YOUR OBJECTIVE –
Copy all of the material below, putting "беспилотников" wherever "БПЛА" appears and leaving everything else unchanged. Leave the pictures out.

SUPPLIED DATA –
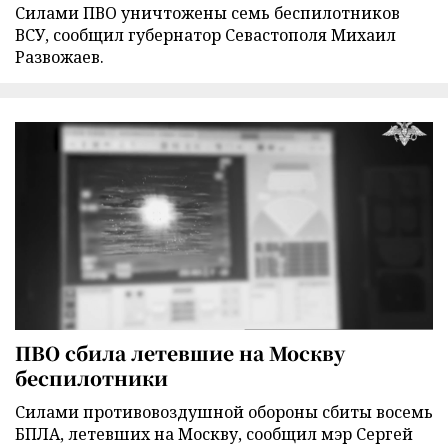
Силами ПВО уничтожены семь беспилотников
ВСУ, сообщил губернатор Севастополя Михаил
Развожаев.
ПВО сбила летевшие на Москву
беспилотники
Силами противовоздушной обороны сбиты восемь
БПЛА, летевших на Москву, сообщил мэр Сергей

WORKED SOLUTION –
Силами ПВО уничтожены семь беспилотников
ВСУ, сообщил губернатор Севастополя Михаил
Развожаев.
ПВО сбила летевшие на Москву
беспилотники
Силами противовоздушной обороны сбиты восемь
беспилотников, летевших на Москву, сообщил мэр Сергей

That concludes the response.